Ernest Howard Crosby (1856-1907) was a lawyer by trade. He attended NYU. More importantly however, he was a staunch anti-imperialist and social reformer. He is not nearly as well known as the people with whom he associated, such as Leo Tolstoy and later Bolton Hall, Henry Codman Potter, William Dean Howells, Josephine Shaw Lowell. His involvement with the anti-imperialist movement, as well as his other social actions were remarkable at their time, but are not remember today as well and they should be.

Ernest Crosby, who often went by his middle name, wrote many socially progressive works, including an anti-imperialist novel, Captain Jinks, Hero (1902). He also wrote many poems, including:

  • Choir Practice
  • The Search
  • The Soul of the World
  • The Real "White Man's Burden"
  • Rebels (1902)
  • The Flag (1902)
  • The Military Creed(1902)
  • The Pirate Flag (1902)
  • The Real Epitaph (1902)
My favorite of these is The Search, because of it’s association with Alpha Epsilon Pi, my fraternity.

My second favorite is The Real "White Man's Burden". It was written in response to, of course, Rudyard Kipling’s The White Man's Burden and was publsihed in the New York Times on February 15, 1899. The poem is basically a parody, where instead of talking about the white man helping the "underprivileged", he instead talks about the realities of slavery.

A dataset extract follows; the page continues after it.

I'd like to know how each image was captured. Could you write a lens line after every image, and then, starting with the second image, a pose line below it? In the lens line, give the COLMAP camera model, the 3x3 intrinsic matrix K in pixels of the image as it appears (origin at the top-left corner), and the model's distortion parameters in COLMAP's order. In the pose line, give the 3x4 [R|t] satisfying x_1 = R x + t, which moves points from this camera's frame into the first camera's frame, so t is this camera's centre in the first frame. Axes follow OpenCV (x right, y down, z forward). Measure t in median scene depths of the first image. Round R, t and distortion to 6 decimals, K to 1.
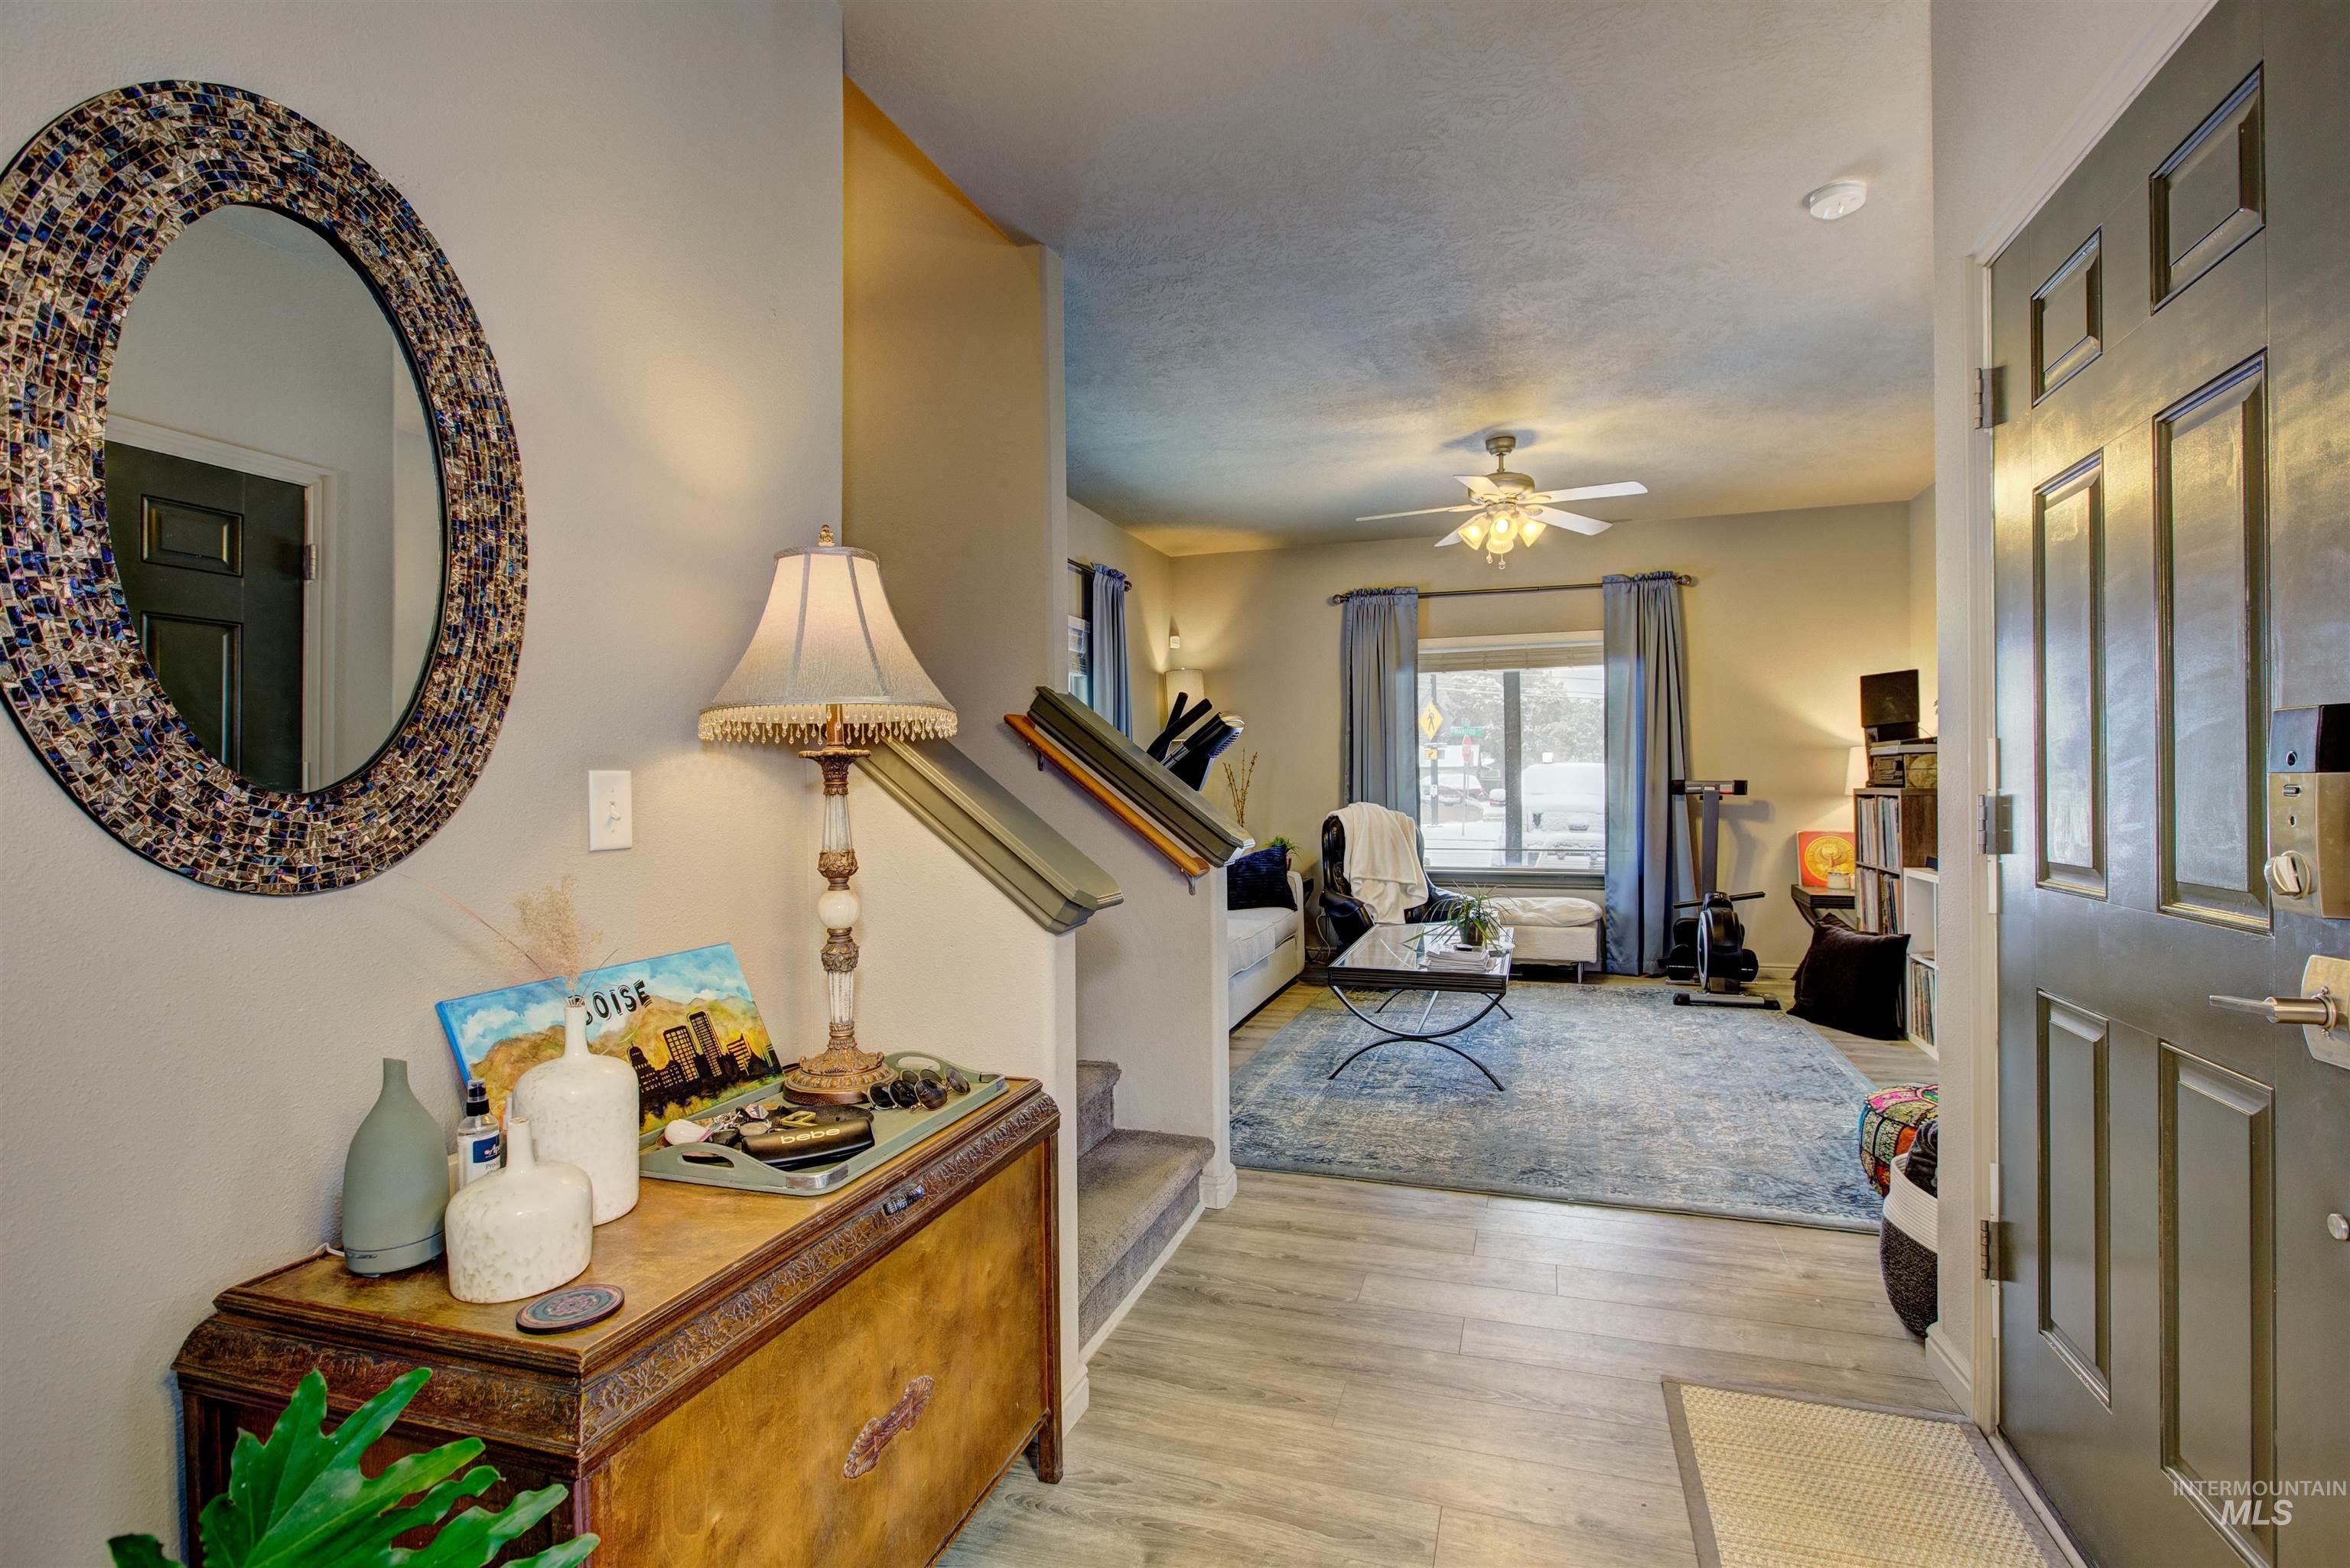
lens RADIAL K [[1176.9, 0, 1092.0], [0, 1176.9, 789.4], [0, 0, 1]] dist [-0.020097, 0.008659]
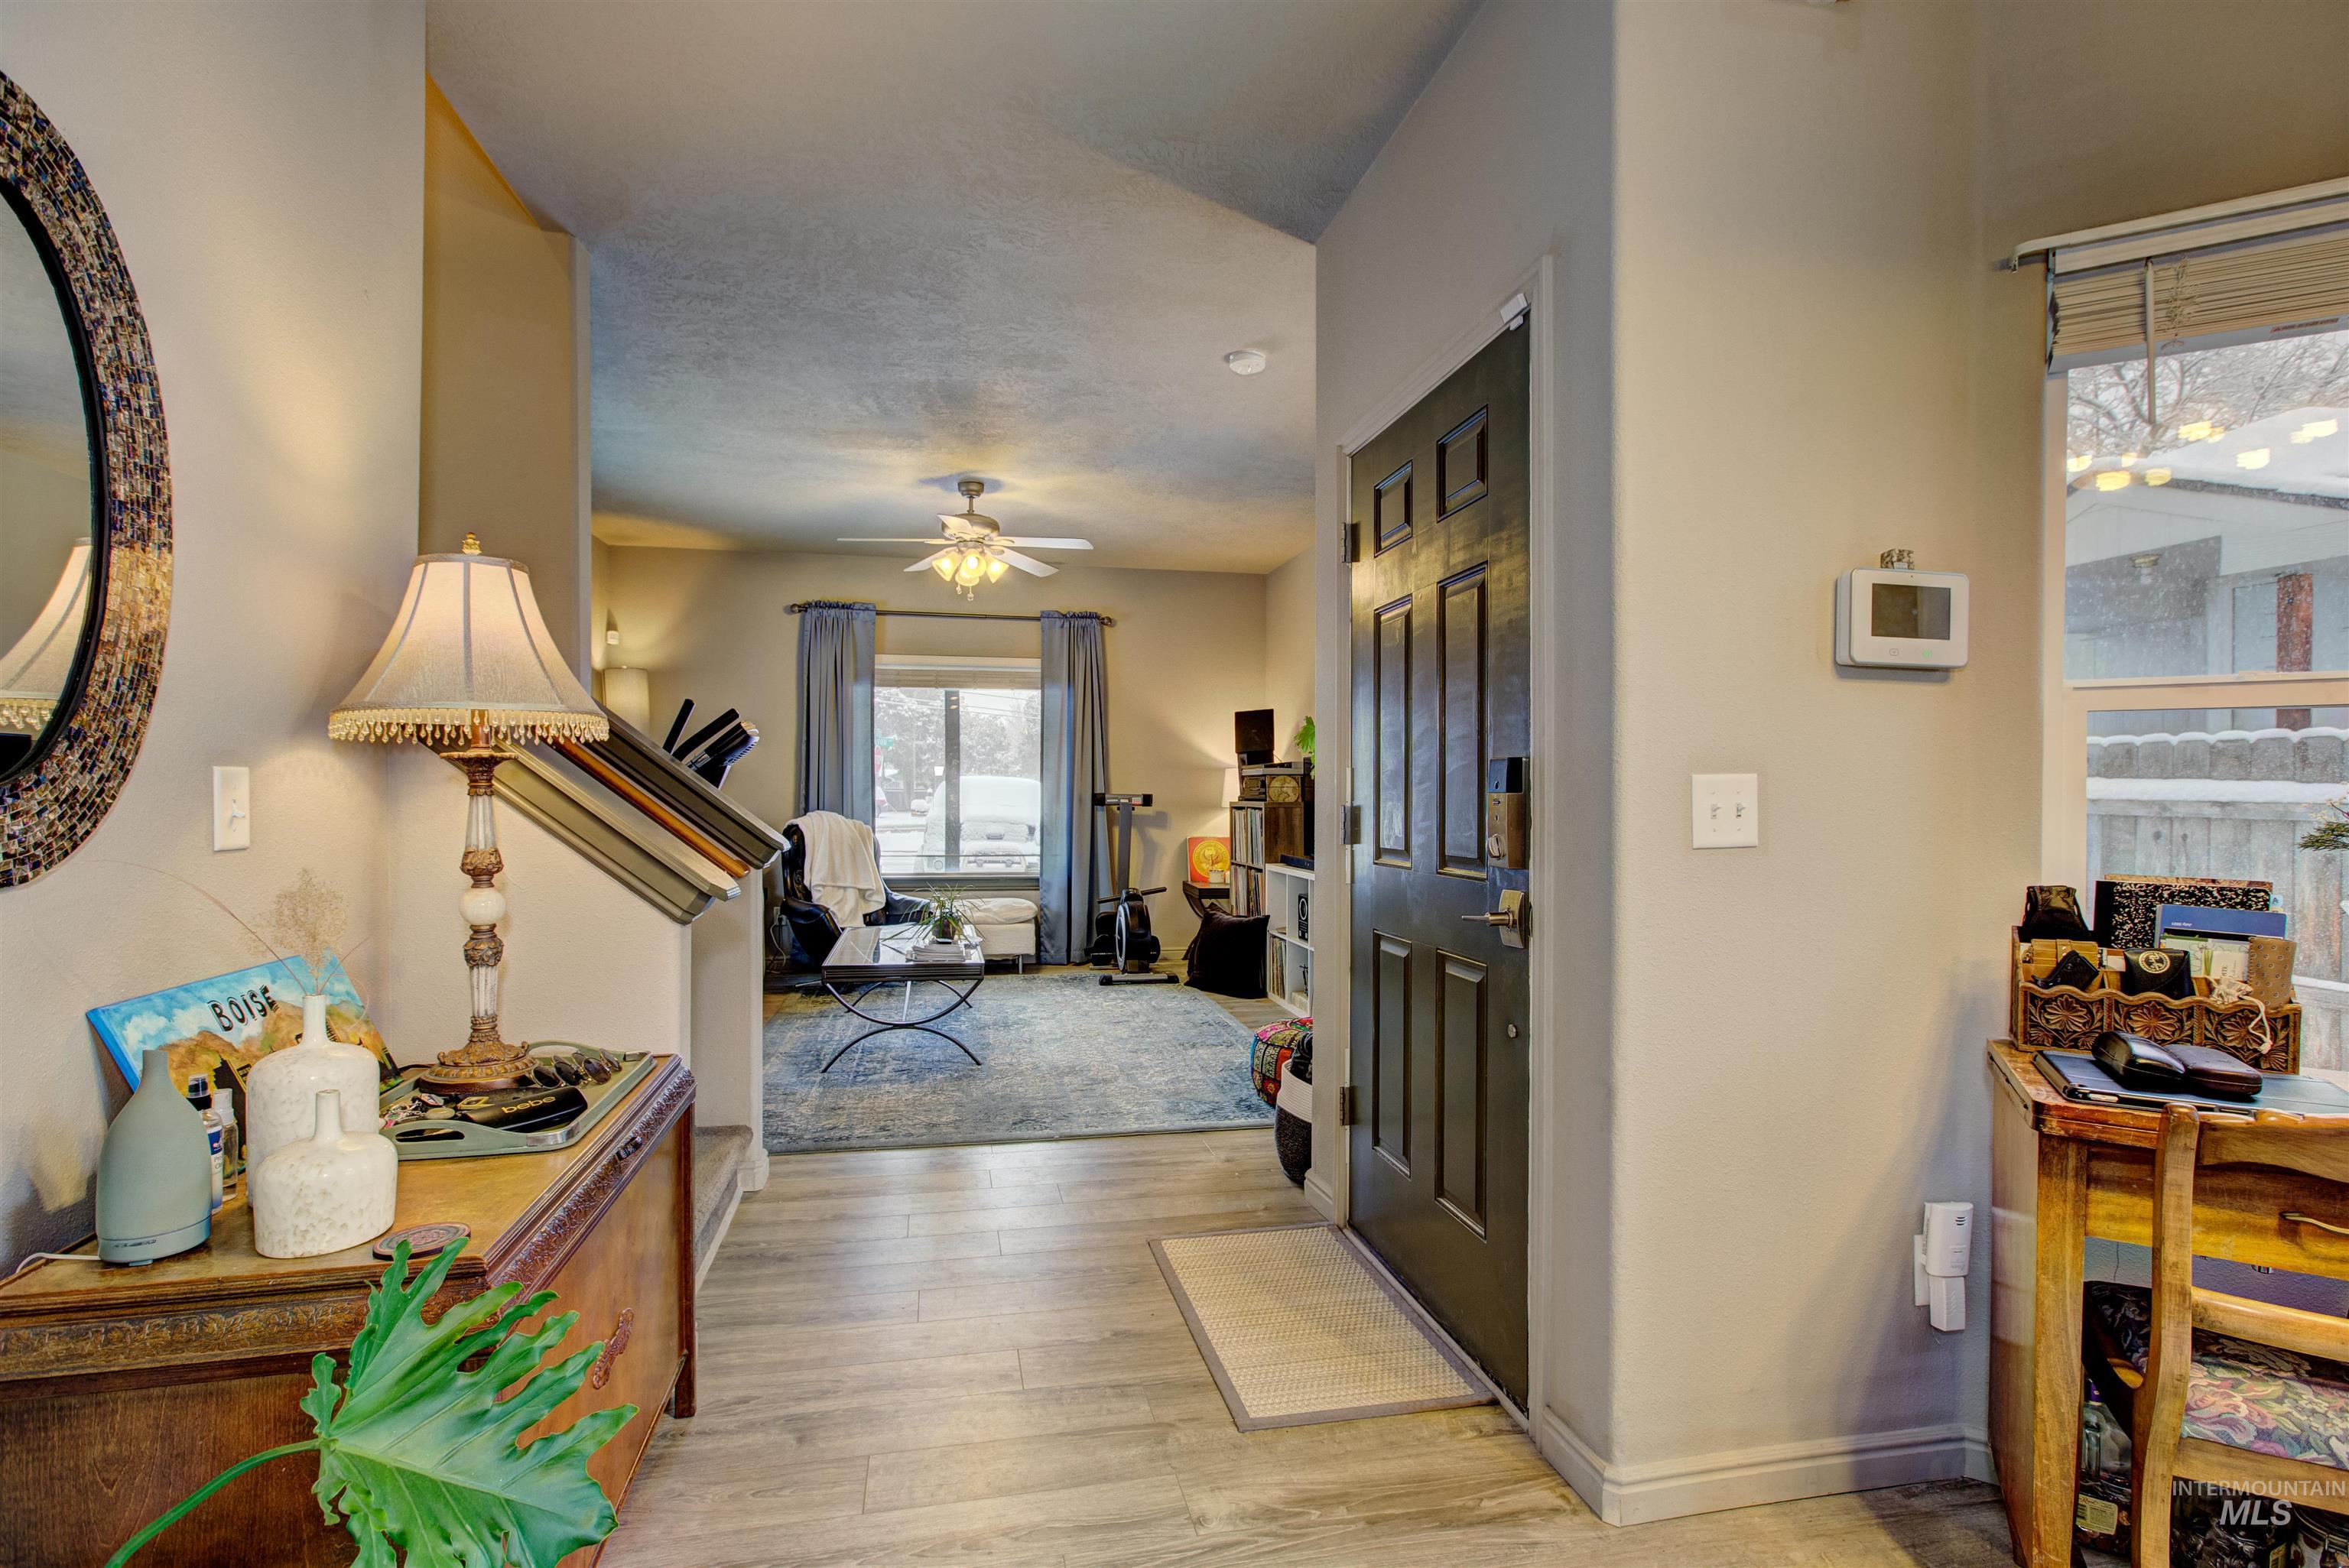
lens RADIAL K [[1218.1, 0, 1199.9], [0, 1218.1, 794.9], [0, 0, 1]] dist [-0.019816, 0.000302]
pose [[0.838583, 0.012816, 0.544623, -0.131590], [-0.010484, 0.999918, -0.007388, 0.002711], [-0.544673, 0.000486, 0.838649, -0.115689]]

In addition to his writing, Crosby was an activist for social reform and a strong supporter of the anti-imperialist cause. He participated in "A Peace Appeal to Labor," a protest against the Spanish-American War. Crosby was president of the Anti-Imperialist League of New York, an organization he helped found, from 1900 to 1905. In 1904 until his death in 1907, he served as the vice president of the national Anti-Imperialist League.